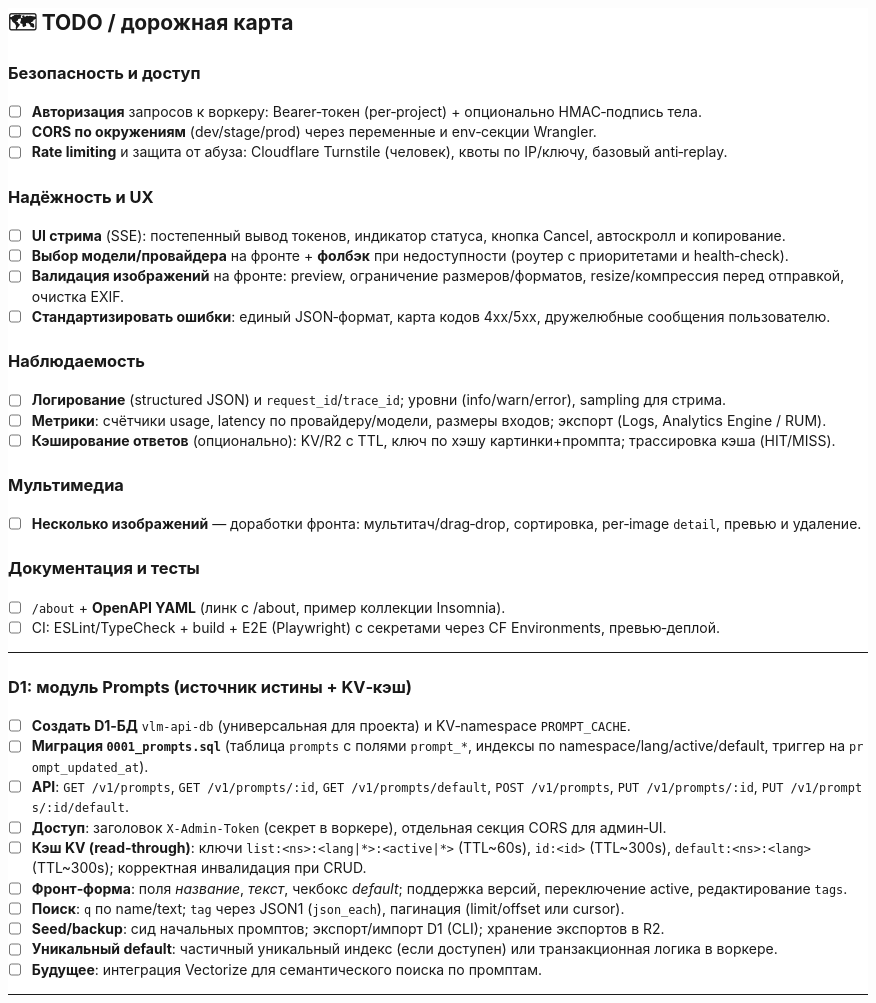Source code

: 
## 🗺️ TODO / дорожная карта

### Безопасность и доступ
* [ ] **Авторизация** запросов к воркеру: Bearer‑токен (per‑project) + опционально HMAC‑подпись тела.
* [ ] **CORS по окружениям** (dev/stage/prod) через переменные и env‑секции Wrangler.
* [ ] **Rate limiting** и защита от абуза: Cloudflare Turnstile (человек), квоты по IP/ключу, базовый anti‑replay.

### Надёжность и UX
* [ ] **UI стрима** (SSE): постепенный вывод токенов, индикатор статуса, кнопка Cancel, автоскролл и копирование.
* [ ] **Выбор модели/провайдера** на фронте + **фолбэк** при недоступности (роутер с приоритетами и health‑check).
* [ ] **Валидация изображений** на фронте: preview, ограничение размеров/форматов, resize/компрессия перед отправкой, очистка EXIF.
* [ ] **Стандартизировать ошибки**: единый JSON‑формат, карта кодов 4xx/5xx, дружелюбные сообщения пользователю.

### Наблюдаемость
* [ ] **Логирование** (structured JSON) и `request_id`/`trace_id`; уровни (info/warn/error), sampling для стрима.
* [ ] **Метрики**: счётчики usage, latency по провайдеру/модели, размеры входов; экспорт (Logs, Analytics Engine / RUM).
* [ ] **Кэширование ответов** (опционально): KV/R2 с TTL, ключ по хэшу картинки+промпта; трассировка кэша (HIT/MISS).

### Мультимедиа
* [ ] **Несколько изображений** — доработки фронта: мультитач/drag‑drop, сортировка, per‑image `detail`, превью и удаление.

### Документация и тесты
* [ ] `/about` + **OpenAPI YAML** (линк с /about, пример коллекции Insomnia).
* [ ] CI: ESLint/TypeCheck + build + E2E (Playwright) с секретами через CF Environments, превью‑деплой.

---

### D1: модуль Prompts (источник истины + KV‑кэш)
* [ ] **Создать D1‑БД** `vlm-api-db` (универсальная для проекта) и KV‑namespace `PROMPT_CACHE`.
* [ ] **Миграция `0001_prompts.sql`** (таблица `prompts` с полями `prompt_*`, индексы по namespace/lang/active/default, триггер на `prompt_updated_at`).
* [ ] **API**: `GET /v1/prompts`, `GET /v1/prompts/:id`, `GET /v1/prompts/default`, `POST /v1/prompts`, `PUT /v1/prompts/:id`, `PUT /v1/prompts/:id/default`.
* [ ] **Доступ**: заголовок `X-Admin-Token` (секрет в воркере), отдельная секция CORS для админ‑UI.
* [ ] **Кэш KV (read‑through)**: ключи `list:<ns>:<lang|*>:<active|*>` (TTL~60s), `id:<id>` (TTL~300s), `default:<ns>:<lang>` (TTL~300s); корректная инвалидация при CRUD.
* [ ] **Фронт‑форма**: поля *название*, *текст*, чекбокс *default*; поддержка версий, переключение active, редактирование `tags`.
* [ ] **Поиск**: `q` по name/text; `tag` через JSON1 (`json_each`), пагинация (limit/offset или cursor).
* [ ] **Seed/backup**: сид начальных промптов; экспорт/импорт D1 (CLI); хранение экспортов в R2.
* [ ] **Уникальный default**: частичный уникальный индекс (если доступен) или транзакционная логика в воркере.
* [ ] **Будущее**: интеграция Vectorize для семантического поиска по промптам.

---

* * *

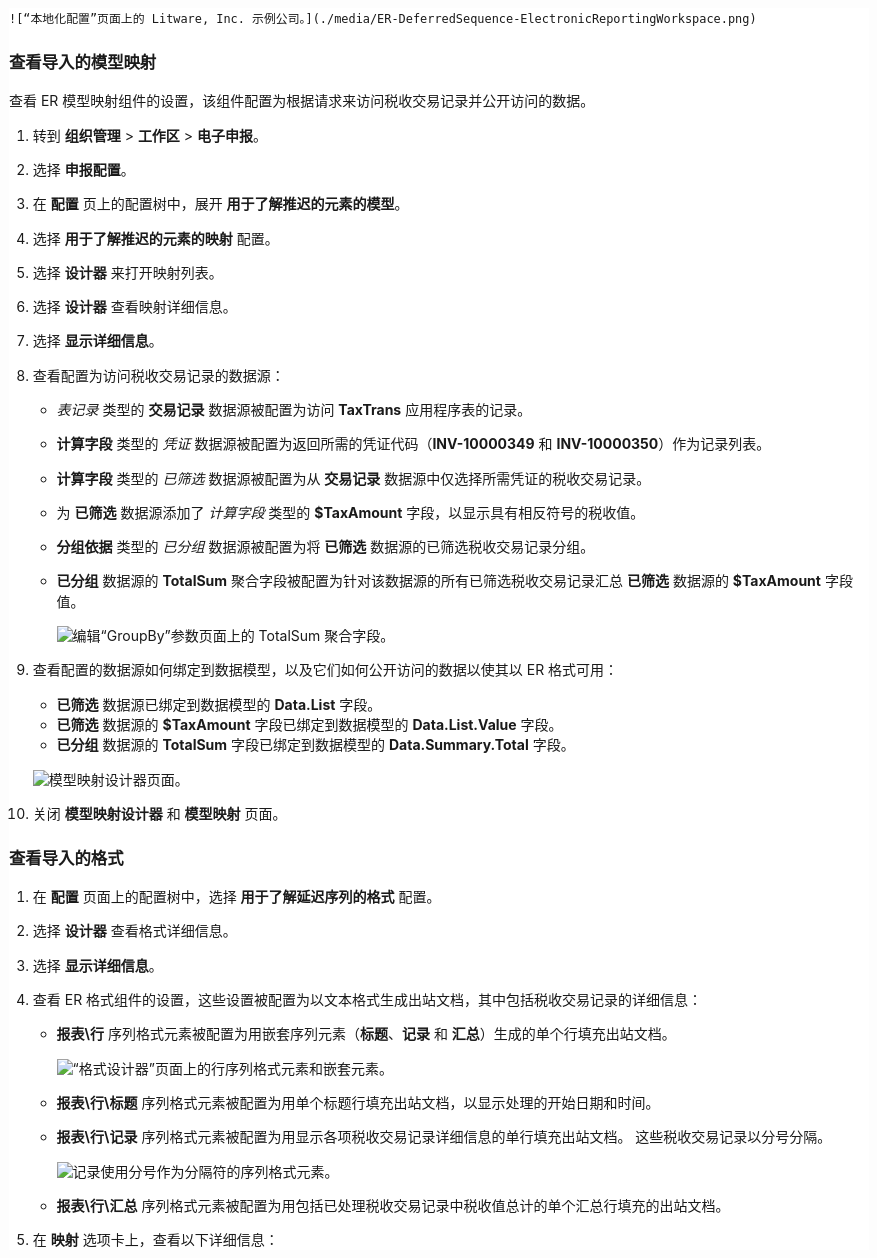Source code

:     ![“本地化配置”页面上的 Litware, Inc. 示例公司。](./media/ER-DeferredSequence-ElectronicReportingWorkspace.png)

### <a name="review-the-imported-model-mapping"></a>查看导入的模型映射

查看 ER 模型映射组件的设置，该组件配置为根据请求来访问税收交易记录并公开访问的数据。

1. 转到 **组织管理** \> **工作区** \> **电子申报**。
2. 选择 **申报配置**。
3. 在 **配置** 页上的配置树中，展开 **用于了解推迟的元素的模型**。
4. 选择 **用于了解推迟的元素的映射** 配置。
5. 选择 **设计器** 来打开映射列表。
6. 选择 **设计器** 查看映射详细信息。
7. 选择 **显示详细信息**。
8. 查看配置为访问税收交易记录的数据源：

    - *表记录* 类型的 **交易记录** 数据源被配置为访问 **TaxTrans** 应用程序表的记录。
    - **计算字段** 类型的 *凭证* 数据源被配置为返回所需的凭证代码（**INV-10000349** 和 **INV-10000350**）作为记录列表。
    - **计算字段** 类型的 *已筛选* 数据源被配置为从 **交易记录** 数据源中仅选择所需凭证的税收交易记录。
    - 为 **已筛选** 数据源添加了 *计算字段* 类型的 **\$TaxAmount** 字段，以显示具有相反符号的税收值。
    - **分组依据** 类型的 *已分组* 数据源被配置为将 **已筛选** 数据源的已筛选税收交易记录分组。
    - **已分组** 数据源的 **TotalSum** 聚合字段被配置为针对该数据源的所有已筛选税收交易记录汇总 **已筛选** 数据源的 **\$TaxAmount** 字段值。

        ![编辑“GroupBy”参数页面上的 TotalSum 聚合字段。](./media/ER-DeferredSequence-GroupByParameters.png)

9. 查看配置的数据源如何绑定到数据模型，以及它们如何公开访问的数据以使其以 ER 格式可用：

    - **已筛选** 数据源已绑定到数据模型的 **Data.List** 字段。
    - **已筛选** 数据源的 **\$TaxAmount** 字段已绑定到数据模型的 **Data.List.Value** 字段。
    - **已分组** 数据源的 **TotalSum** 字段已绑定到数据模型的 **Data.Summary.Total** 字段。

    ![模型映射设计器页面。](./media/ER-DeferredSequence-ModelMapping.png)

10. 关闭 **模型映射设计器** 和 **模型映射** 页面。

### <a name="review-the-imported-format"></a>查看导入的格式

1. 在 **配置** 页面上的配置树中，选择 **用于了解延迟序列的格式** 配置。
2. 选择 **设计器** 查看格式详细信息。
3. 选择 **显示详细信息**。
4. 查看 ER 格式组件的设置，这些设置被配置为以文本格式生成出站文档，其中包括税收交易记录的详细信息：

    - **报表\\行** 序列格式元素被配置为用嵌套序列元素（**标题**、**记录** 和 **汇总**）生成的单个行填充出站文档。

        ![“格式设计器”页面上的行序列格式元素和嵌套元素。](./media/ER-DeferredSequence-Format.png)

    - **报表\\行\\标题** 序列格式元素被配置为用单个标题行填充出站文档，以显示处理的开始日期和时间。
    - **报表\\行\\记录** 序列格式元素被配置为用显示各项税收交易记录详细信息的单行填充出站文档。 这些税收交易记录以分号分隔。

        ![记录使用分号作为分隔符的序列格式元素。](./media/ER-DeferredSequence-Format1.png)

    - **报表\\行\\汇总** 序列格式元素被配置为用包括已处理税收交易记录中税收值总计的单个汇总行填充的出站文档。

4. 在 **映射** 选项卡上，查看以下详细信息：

■ **Work item**: Wherever the string "через" shows up in a line above, tally that line, and answer with the final number alone.

■ **Response to this exercise**: 3